David Stern is making his last stand as league commissioner one for the books. After San Antonio Spurs head coach Gregg Popovich sent home Tim Duncan, Tony Parker, Manu Ginobili and Danny Green on Thursday night on the tail end of an unusually long and tough road trip, Stern struck back with his own brand of justice.
The Spurs are being fined $250,000, as first reported by Yahoo! Sports' Adrian Wojnarowski.
The NBA following was shocked last night when Stern announced that substantial sanctions would be forthcoming for Coach Pop's actions. With San Antonio in South Beach to take on the Miami Heat, Stern felt the team was cheating the league out of a game that would be a marquee matchup of talent vs. teamwork.
He was dead wrong.
The Spurs' band of misfits had the lead going into the final minute and left town losers by a 105-100 score. If not for a late Ray Allen three-pointer, this decision could look even more like a personal vendetta on the Spurs' part for sabotaging TV ratings.
Stern likely felt the defending champions would wipe the floor with San Antonio in the midst of a long road trip, but Popovich's team further proved that depth and cohesiveness continue to outweigh talent alone.
CBS Sports' Ken Berger helped break the news that Stern is indeed thinking about the monetary side of the decision to send four of the team's best players back to San Antonio.

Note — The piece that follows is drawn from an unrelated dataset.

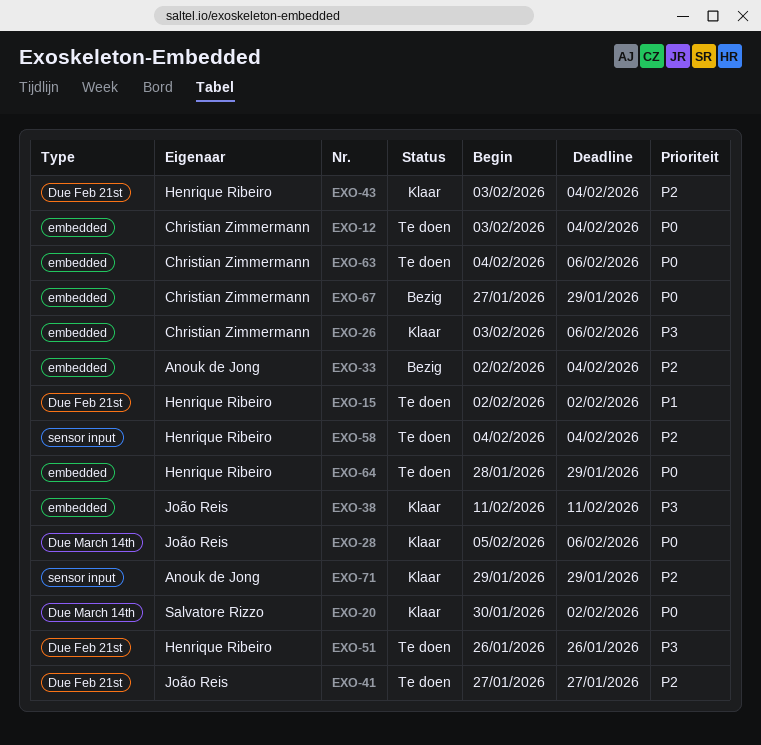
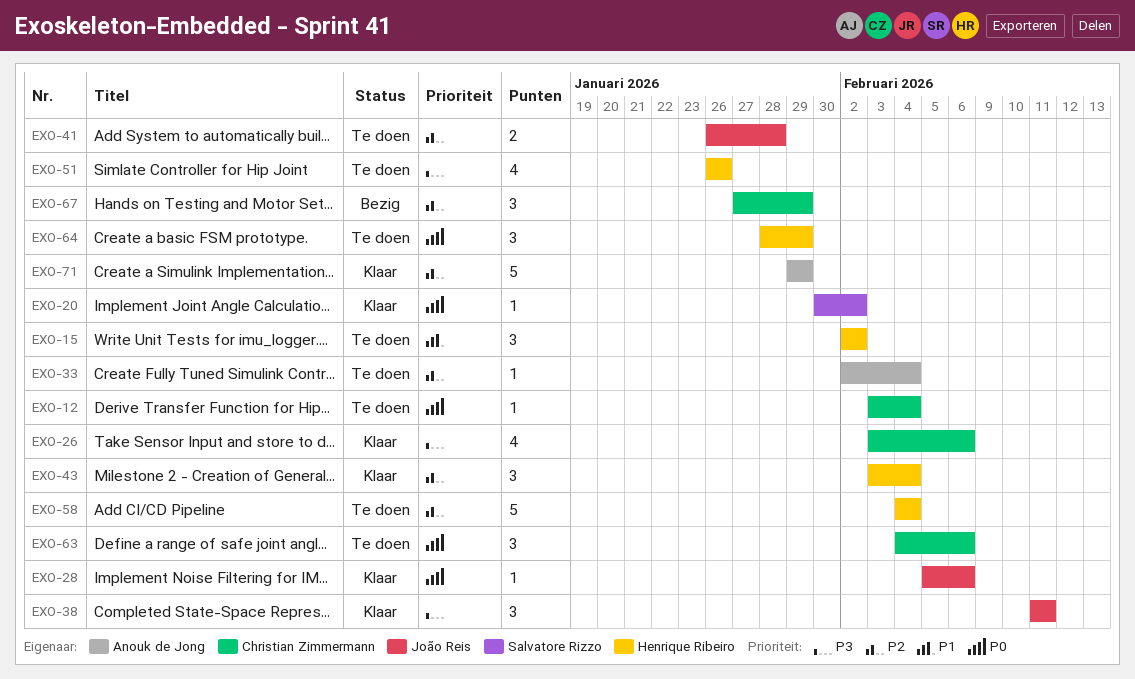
EXO-33, status: Bezig -> Te doen
EXO-41, start: Jan 27 -> Jan 26
EXO-41, due: Jan 27 -> Jan 28
EXO-67, priority: P0 -> P2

Stern notes it was "the team’s only regular-season visit to Miami."— Ken Berger (@KBergCBS) November 30, 2012
That brand of thinking proves that Stern is more concerned with outward appearances than competitive basketball games. For years the Spurs have been a benchmark of success, winning four championships since 1999 and boasting talent that has been a mainstay over the past decade.
They haven't, however, been a fan favorite from a television ratings standpoint. Despite being to three NBA Finals in the 2000s, all three were the lowest-rated series of the decade. The 6.2 Nielsen rating in the 2007 Finals is the lowest of all time—even with LeBron James and the Cavs as the opponent.
The small-market vibe and different style of play has left the Spurs on the commissioner's naughty list. As Wojnarowski reported earlier Friday in his editorial view of the decision to sanction the Spurs, this isn't the first time he's been dissatisfied with the team's view on how to market basketball to the masses.
They don't forget how one of Stern's top public-relations officials went out of her way to try to dissuade an NBA team owner from hiring a well-regarded Spurs executive as general manager...[Or] how Stern wanted to infiltrate the inner sanctum of the Spurs with TV cameras and microphones, with the kind of phony, superficial behind-the-scenes access that went against how the franchise conducted its basketball business and kept its edge.
In any event, the backlash from this decision could be the final remembrance of Stern as he prepares to exit his post for good in 2014.
What do you think about the decision to fine the Spurs? $250,000 isn't a substantial amount of money to a large-market team, but for San Antonio, it's a clear shot below the belt. By comparison, it's the same amount of money Dallas Mavericks owner Mark Cuban was fined for inappropriate comments in 2006.
Stern is sending a message to teams on national television: The best-of-the-best should be on the court.